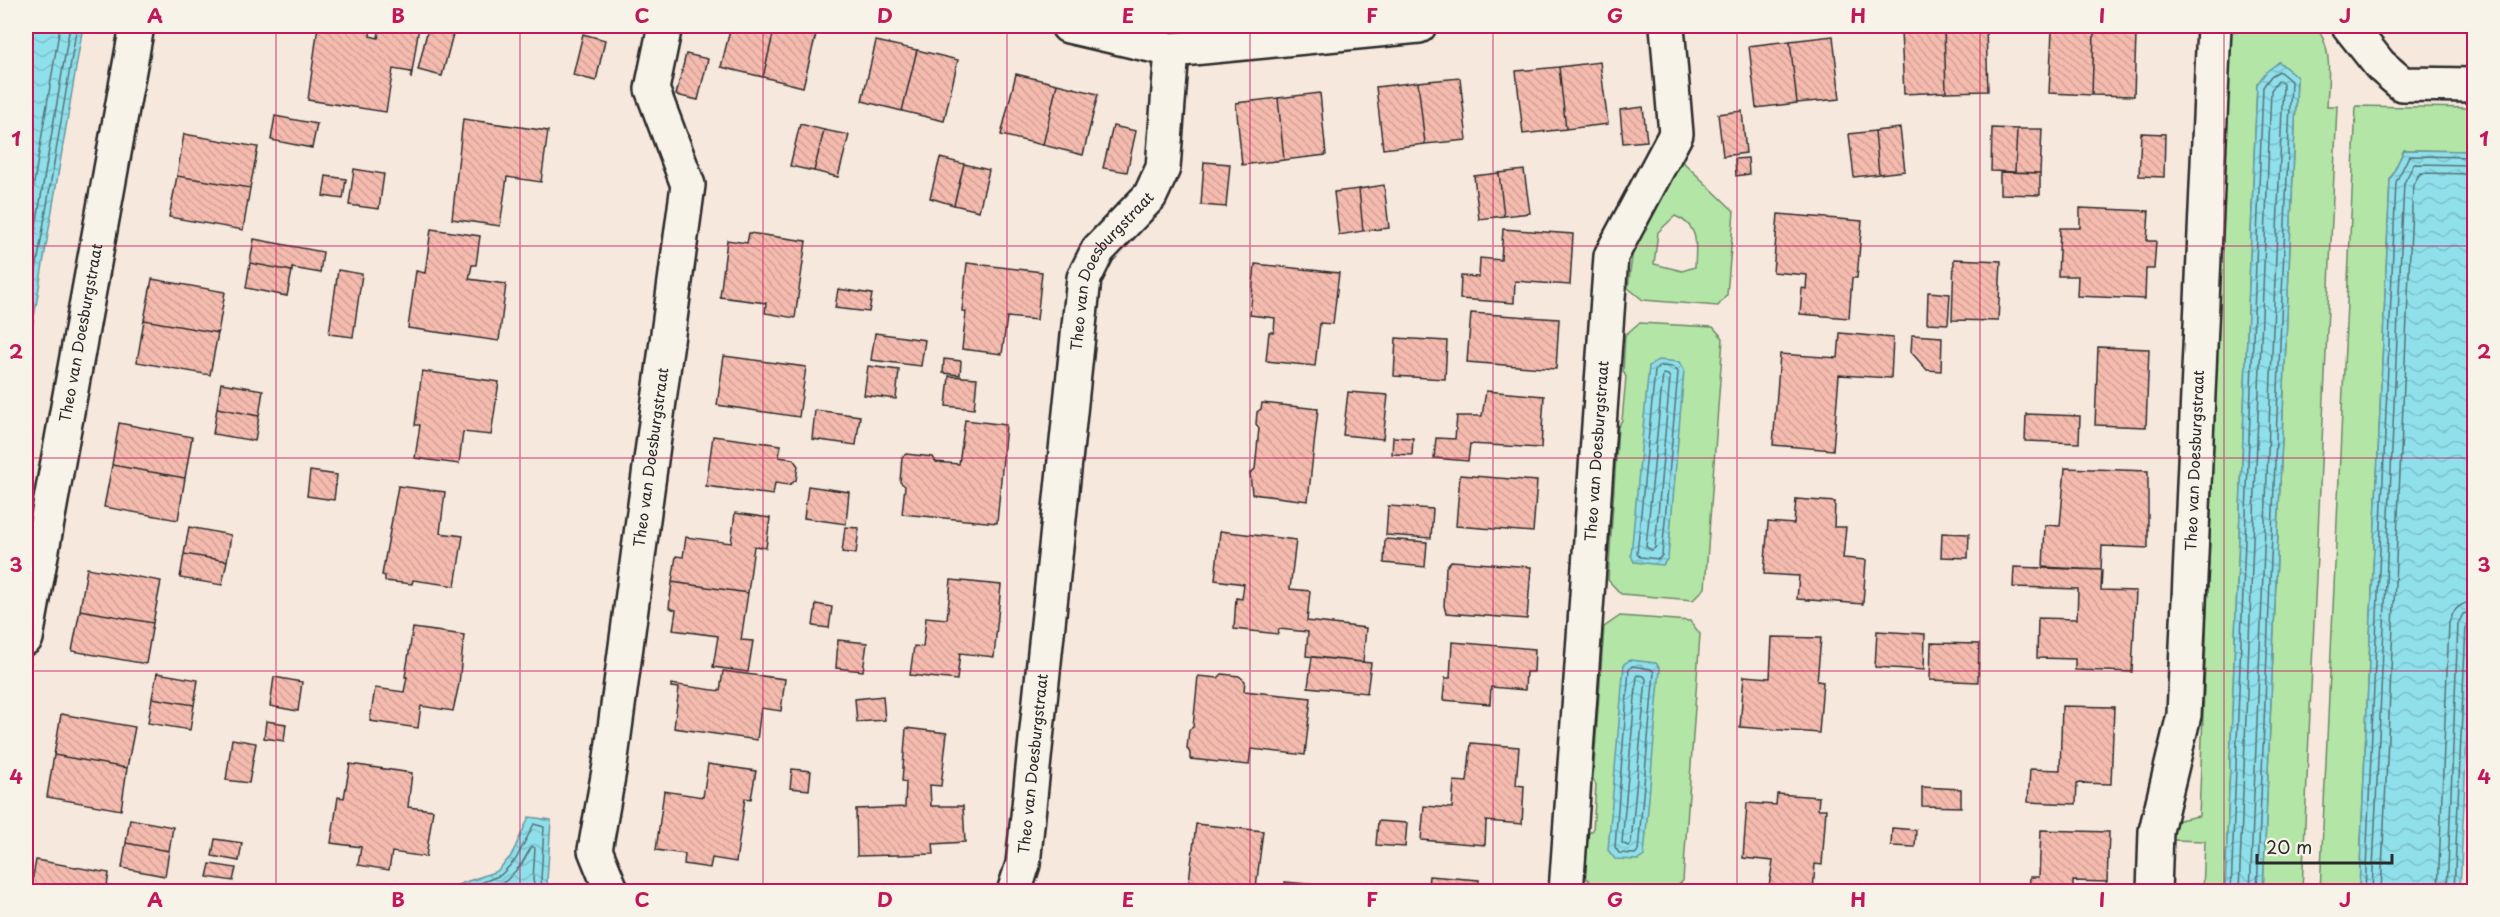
<svg xmlns="http://www.w3.org/2000/svg" width="2500" height="917" font-family="'Playpen Sans',sans-serif">
<style>
.grass{fill:#b2e5a6;stroke:#6e8868;stroke-width:1.5;fill-rule:evenodd}
.water{fill:url(#water-waves);stroke:#67989e;stroke-width:1.5}
.lines{fill:none;stroke-linecap:round;stroke-linejoin:round}
.shore{stroke:#537378;stroke-width:1.5}
.building{fill:url(#building-back-hatch);stroke:#2b2b2b;stroke-width:1.5}
.minor-casing{stroke:#2b2b2b;stroke-width:38}
.minor{stroke:#f7f3e8;stroke-width:33}
.grid{fill:none;stroke:#c2185b;stroke-width:1.5;stroke-opacity:0.55}
.labels{text-anchor:middle;stroke-width:5;stroke-linejoin:round;paint-order:stroke}
.street-label{font-size:15px;fill:#2b2b2b;stroke:#f7f3e8}
.neatline{fill:none;stroke:#c2185b;stroke-width:2}
.grid-label{font-size:20px;text-anchor:middle;font-weight:bold;fill:#c2185b}
</style>
<defs>
<pattern id="water-waves" width="16" height="10" patternUnits="userSpaceOnUse" patternTransform="scale(1.5)"><rect width="16" height="10" fill="#8fe0eb"/><path d="M0 5q4-4 8 0t8 0" fill="none" stroke="#7cc0ca"/></pattern>
<pattern id="building-back-hatch" width="6" height="6" patternUnits="userSpaceOnUse" patternTransform="scale(1.5)"><rect width="6" height="6" fill="#f5bbaf"/><path d="M-1 5l2 2M0 0l6 6M5-1l2 2" fill="none" stroke="#d2a197"/></pattern>
</defs>
<rect width="100%" height="100%" fill="#f7e8dd"/>
<filter id="ink" filterUnits="userSpaceOnUse"><feTurbulence type="fractalNoise" baseFrequency=".0167" numOctaves="2"/><feDisplacementMap in="SourceGraphic" scale="12" xChannelSelector="R" yChannelSelector="G"/><feConvolveMatrix kernelMatrix="1 2 1 2 8 2 1 2 1" color-interpolation-filters="sRGB"/></filter>
<g filter="url(#ink)">
<path class="grass" d="M1145,26H1243L1196,31Z
M2242,26H2315C2334,47 2328,79 2327,106H2337L2302,891H2263L2297,77L2279,62L2257,84L2225,891H2203L2205,841L2171,840V828L2179,820L2199,816L2230,31H2239Z
M2356,106L2474,108V151L2404,150L2390,180L2359,891L2320,892Z
M1681,160L1734,211L1727,295L1718,306L1643,300L1628,288L1633,249ZM1675,216C1700,226 1696,244 1695,267L1682,271L1654,264L1658,232Z
M1639,323L1713,327L1723,338L1705,588L1693,600L1621,594L1608,580L1618,427L1622,420L1626,377L1623,371L1625,335Z
M1620,616L1690,621L1700,634L1683,881L1671,891H1600L1585,877L1588,834L1593,830L1596,785L1593,779L1604,627Z"/>
<path class="water" d="M26,26H83L26,365Z
M2279,62L2297,77L2263,891H2225L2257,84L2266,72Z
M2404,150L2474,151V579L2460,891H2359L2390,180Z
M1658,360L1679,362L1684,370L1668,558L1663,565L1634,562L1631,555L1649,366Z
M1630,660L1656,663L1660,669L1644,856L1638,860L1615,859L1608,850L1624,664Z
M529,817L551,820L547,881L550,891H440L497,871L511,856Z"/>
<g class="lines">
<path class="shore" d="M26,231L60,26
M26,285L70,26
M26,330L77,26
M1660,366L1674,367L1678,372L1662,555L1659,559L1640,557L1637,554L1655,371Z
M1663,374L1668,375L1670,378L1655,548L1652,550L1646,547Z
M1632,666L1651,669L1654,672L1638,851L1635,854L1619,853L1615,847L1629,669Z
M1637,675L1644,676L1646,679L1631,843L1628,846L1622,843Z
M458,892L501,875L516,859L534,824L544,827L541,880L543,892
M480,892L506,881L521,865L532,846L535,848L533,880L536,892
M2231,892L2263,87L2271,76L2279,71L2291,81L2257,892
M2239,892L2271,90L2279,80L2283,84L2250,892
M2365,892L2396,182L2409,156L2474,157
M2372,892L2404,183L2414,164L2474,165
M2381,892L2413,185L2420,173L2474,174
M2438,892L2449,623C2452,610 2461,602 2474,602
M2447,892L2458,624L2463,614L2474,611
M2454,892L2466,625L2469,619L2474,618"/>
</g>
<path class="building" d="M318,26H371L370,36L378,38L380,26H419L411,79V72L393,69L386,112L308,100Z
M731,26H775L763,77L721,67Z
M775,26H818L803,87L763,77Z
M428,28L453,34L442,76L418,70Z
M1986,28L1988,91L1946,92L1944,29Z
M1944,29L1946,92L1904,94L1901,31Z
M2052,31L2094,32L2092,95L2049,93Z
M2094,32L2136,34L2134,96L2092,95Z
M583,34L605,40L596,81L573,75Z
M1833,36L1840,99L1797,103L1790,41Z
M876,41L917,50L902,111L862,101Z
M1790,41L1797,103L1756,108L1749,46Z
M917,50L958,60L944,121L902,111Z
M686,54L708,59L698,100L676,95Z
M1600,62L1608,124L1566,129L1559,67Z
M1559,67L1566,129L1523,134L1516,71Z
M1016,74L1057,84L1043,145L1001,135Z
M1460,78L1467,140L1425,144L1418,82Z
M1418,82L1425,144L1383,149L1376,87Z
M1057,84L1098,94L1083,155L1043,145Z
M1320,93L1326,155L1284,160L1278,98Z
M1278,98L1284,160L1242,165L1236,103Z
M1643,107L1647,141L1623,143L1620,110Z
M1742,111L1746,153L1723,156L1718,114Z
M275,116L317,124L312,148L271,140Z
M463,119L548,131L541,182L507,177L500,226L452,219Z
M800,124L824,130L814,171L790,166Z
M1113,126L1136,131L1127,172L1103,168Z
M1900,128L1905,171L1879,174L1875,131Z
M1992,128L2017,129L2015,172L1991,171Z
M2017,129H2042L2040,173L2015,172Z
M824,130L849,135L838,177L814,171Z
M1875,131L1879,174L1854,177L1849,134Z
M2141,133L2165,134L2164,177L2139,176Z
M184,134L258,147L250,188L177,176Z
M940,158L964,164L954,205L930,198Z
M1748,158L1749,174L1736,176L1735,159Z
M1204,162L1230,164L1226,207L1201,205Z
M964,164L989,170L979,211L954,205Z
M354,169L384,174L379,209L349,205Z
M1524,170L1530,213L1504,216L1499,173Z
M2000,172L2040,173V195L2000,194Z
M1499,173L1504,216L1479,219L1474,176Z
M177,176L250,188L243,230L169,217Z
M326,176L346,179L343,199L323,196Z
M1384,185L1389,228L1363,231L1359,189Z
M1359,189L1363,231L1339,235L1334,192Z
M2080,208L2149,211L2147,241H2156L2154,269H2146L2145,299L2077,296L2078,276H2058L2060,228H2080Z
M1778,214L1862,221L1857,278H1852L1849,318L1800,314L1802,288L1806,289L1807,275L1773,272Z
M431,229L480,236L476,265H472L469,279L506,284L499,341L408,328L416,271L425,273Z
M1503,229L1573,234L1570,285L1515,281L1514,303L1460,299L1461,276L1479,277L1480,258L1501,260Z
M749,233L806,241L795,318L765,313L766,303L720,297L727,240L747,243Z
M254,239L323,252L320,273L292,268V271L250,263Z
M1954,259L2001,261L1998,321L1952,320Z
M250,263L292,271L287,296L246,288Z
M967,263L1042,272L1037,320L1007,317L1002,354L962,349L966,312L962,311Z
M1255,264L1339,273L1333,324L1320,323L1315,366L1266,361L1269,332H1274L1275,318L1250,315Z
M338,270L362,274L353,337L329,334Z
M152,279L225,292L218,333L144,320Z
M838,289L872,294L869,312L835,308Z
M1928,292L1950,294L1948,324L1927,323Z
M1471,313L1559,319L1556,369L1467,362Z
M144,320L218,333L210,375L137,362Z
M875,333L925,340L921,366L871,360Z
M1840,333L1893,338L1891,378L1839,375L1833,450L1773,445L1780,354L1838,358Z
M1912,335L1942,337L1941,371L1927,370L1911,352Z
M1396,338L1447,341L1445,379L1394,376Z
M2098,347L2149,349L2146,427L2095,425Z
M724,356L806,367L799,417L717,405Z
M944,359L961,361L960,375L943,373Z
M868,366L899,370L896,399L864,395Z
M422,371L499,382L491,435L463,432L459,464L415,458L420,425H415Z
M949,376L977,378L974,409L946,406Z
M221,383L263,390L259,416L217,408Z
M1486,391L1544,396L1541,448L1470,444L1468,461L1434,458L1436,438L1455,439L1457,416H1482Z
M1348,392L1388,395L1383,439L1343,435Z
M1262,403L1318,409L1308,501L1252,494L1250,473L1255,469L1259,428L1256,424L1257,412L1261,409Z
M217,408L259,416L255,441L213,434Z
M815,410L860,416L856,445L812,439Z
M2026,414L2080,416L2079,443L2025,441Z
M965,420L1006,425L997,523L902,514L905,486L900,482L902,457L906,454L933,457L936,462L959,464Z
M119,423L192,437L185,478L112,465Z
M713,436L781,445L779,457L793,459L798,466L796,480L789,485L775,483L773,495L706,486Z
M1393,437L1413,438L1412,455L1392,454Z
M112,465L185,478L178,520L104,507Z
M2065,468L2148,471V548L2102,546L2101,570L2043,567L2045,525L2060,526Z
M310,471L337,475L334,500L307,496Z
M1460,475L1537,481L1533,532L1456,526Z
M398,486L445,492L440,533L463,536L455,586L413,580L412,584L385,581V576L382,575Z
M808,486L849,492L846,524L804,518Z
M1796,499L1835,502L1834,527H1846L1843,558L1866,560L1863,604L1797,599L1799,576L1764,574L1768,522L1794,524Z
M1388,506L1433,509L1431,538L1386,535Z
M735,513L770,518L766,548L754,546L748,593L672,582L676,556L683,557L686,537L731,543Z
M189,527L231,535L227,561L184,554Z
M845,527L859,528L856,554L842,552Z
M1220,531L1296,540L1290,589L1310,591L1307,621L1366,628L1363,662L1306,656L1308,632L1279,629L1278,634L1234,629L1236,598L1242,599L1244,584L1215,580Z
M1942,533L1969,534L1968,558L1941,557Z
M1385,539L1427,542L1425,567L1384,563Z
M184,554L227,561L222,585L180,578Z
M1451,561L1531,567L1527,619L1446,613L1444,606L1446,567Z
M2014,567L2102,570L2101,590L2136,591L2132,672L2075,670V659L2037,658L2038,618L2077,619L2078,589L2013,587Z
M87,568L161,581L153,623L80,610Z
M951,580L1001,585L994,657L960,653L957,680L910,675L914,646L923,647L926,617L947,619Z
M672,582L748,593L741,640L753,641L748,672L713,667L718,636L673,630L676,610L669,608Z
M816,604L832,607L829,628L813,626Z
M80,610L153,623L146,664L72,651Z
M413,628L464,635L459,684L453,711L421,706L418,728L370,721L375,688L404,692L407,677H405Z
M1877,631L1925,634L1924,670L1875,667Z
M1772,637L1821,638L1817,681L1823,682L1819,733L1740,727L1744,676L1770,678Z
M838,640L867,643L863,671L836,668Z
M1452,642L1535,649L1534,672H1526L1525,690L1491,687L1490,704L1443,700L1445,678H1450Z
M1931,643L1979,644L1978,682L1930,680Z
M1312,657L1371,663L1367,693L1308,687Z
M723,671L785,679L781,711L761,708L757,740L674,728L679,688L671,687V684L720,691Z
M157,673L198,680L194,705L152,698Z
M1222,674L1239,676L1245,681L1244,691L1311,698L1305,755L1251,749L1249,765L1190,759V753L1187,748L1189,730L1193,727L1198,676L1218,678Z
M274,677L302,682L298,711L270,706Z
M883,696L885,720L857,722L855,699Z
M152,698L194,705L190,730L148,723Z
M2062,706L2114,707L2111,784L2077,783L2076,804L2028,802L2030,769L2060,770Z
M61,714L135,727L127,768L54,755Z
M266,721L286,724L284,741L264,738Z
M906,728L947,733L941,786L930,785L931,806H963L965,842L933,844L934,854L857,856L856,809L905,807L906,782L902,781Z
M232,739L256,743L249,783L226,780Z
M1471,743L1519,747L1516,785L1524,786L1522,824L1486,821L1485,845L1421,840L1424,806L1452,808L1454,781L1467,782Z
M54,755L127,768L121,810L47,797Z
M350,764L412,773L408,807L433,810L426,857L392,852L389,870L358,865L361,847L331,843L338,797L344,798Z
M708,764L756,771L751,799L745,798L736,862L712,858L710,868L684,864L685,854L656,850L664,791L703,797Z
M792,769L811,771L809,790L790,788Z
M1922,787L1961,789V807L1922,806Z
M1777,794L1819,797L1818,809H1826L1822,865L1815,864L1813,892H1768L1773,861L1743,858L1747,803L1776,805Z
M130,819L173,827L169,851L126,843Z
M1378,821L1407,823L1405,847L1376,845Z
M1196,824L1263,831L1256,888L1189,881Z
M1892,828L1916,830L1915,847L1891,846Z
M2041,830L2109,832L2107,882L2073,881V892H2029L2030,877H2039Z
M215,839L242,843L239,861L212,856Z
M126,843L169,851L165,876L122,868Z
M36,860L109,873L106,892H30Z
M210,864L236,868L233,881L207,877Z
M1429,876L1479,880L1478,892H1427Z
M1285,882L1329,886L1328,892H1284Z
M1920,886L1966,887V892H1920Z"/>
<g class="lines">
<g class="minor-casing">
<g id="minor">
<path d="M1068,26L1172,50L1419,26"/>
<path d="M2349,26L2380,65L2402,84L2474,85"/>
<path id="s1" d="M26,638L137,26"/>
<path id="s2" d="M612,892L595,850L610,765L688,185L652,89L665,26"/>
<path id="s3" d="M1014,892L1023,864L1084,278L1098,250L1150,196L1163,168L1172,50"/>
<path id="s4" d="M1566,892L1611,256L1676,134L1667,26"/>
<path id="s5" d="M2154,892L2156,831L2184,715L2214,26"/>
</g>
</g>
<use href="#minor" class="minor"/>
</g>
</g>
<path class="grid" d="M276,26V892M520,26V892M763,26V892M1007,26V892M1250,26V892M1493,26V892M1737,26V892M1980,26V892M2224,26V892M26,246H2474M26,458H2474M26,671H2474"/>
<g class="labels">
<g class="street-label">
<text dy="5" stroke="none"><textPath href="#s3" startOffset="636">Theo van Doesburgstraat</textPath></text>
<text dy="5" stroke="none"><textPath href="#s1" startOffset="310">Theo van Doesburgstraat</textPath></text>
<text dy="5" stroke="none"><textPath href="#s4" startOffset="442">Theo van Doesburgstraat</textPath></text>
<text dy="5" stroke="none"><textPath href="#s2" startOffset="442">Theo van Doesburgstraat</textPath></text>
<text dy="5" stroke="none"><textPath href="#s5" startOffset="435">Theo van Doesburgstraat</textPath></text>
<text dy="5" stroke="none"><textPath href="#s3" startOffset="130">Theo van Doesburgstraat</textPath></text>
</g>
</g>
<rect width="2500" height="917" fill="none" stroke="#f7f3e8" stroke-width="66"/>
<path d="M2257 854v9h135v-9" fill="none" stroke="#2b2b2b" stroke-width="3"/>
<text x="2266" y="854" font-size="18" fill="#2b2b2b" stroke="#f7f3e8" stroke-width="4.5" paint-order="stroke">20 m</text>
<rect x="33" y="33" width="2434" height="851" class="neatline"/>
<g class="grid-label">
<text x="155" y="23">A</text>
<text x="398" y="23">B</text>
<text x="642" y="23">C</text>
<text x="885" y="23">D</text>
<text x="1128" y="23">E</text>
<text x="1372" y="23">F</text>
<text x="1615" y="23">G</text>
<text x="1858" y="23">H</text>
<text x="2102" y="23">I</text>
<text x="2345" y="23">J</text>
<text x="16" y="146">1</text>
<text x="2484" y="146">1</text>
<text x="16" y="359">2</text>
<text x="2484" y="359">2</text>
<text x="16" y="572">3</text>
<text x="2484" y="572">3</text>
<text x="16" y="784">4</text>
<text x="2484" y="784">4</text>
<text x="155" y="907">A</text>
<text x="398" y="907">B</text>
<text x="642" y="907">C</text>
<text x="885" y="907">D</text>
<text x="1128" y="907">E</text>
<text x="1372" y="907">F</text>
<text x="1615" y="907">G</text>
<text x="1858" y="907">H</text>
<text x="2102" y="907">I</text>
<text x="2345" y="907">J</text>
</g>
</svg>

++++

» **Work request**: Examine the data above and state how many of its lines contain the word "order", with no further remarks.

» **Answer section**: 2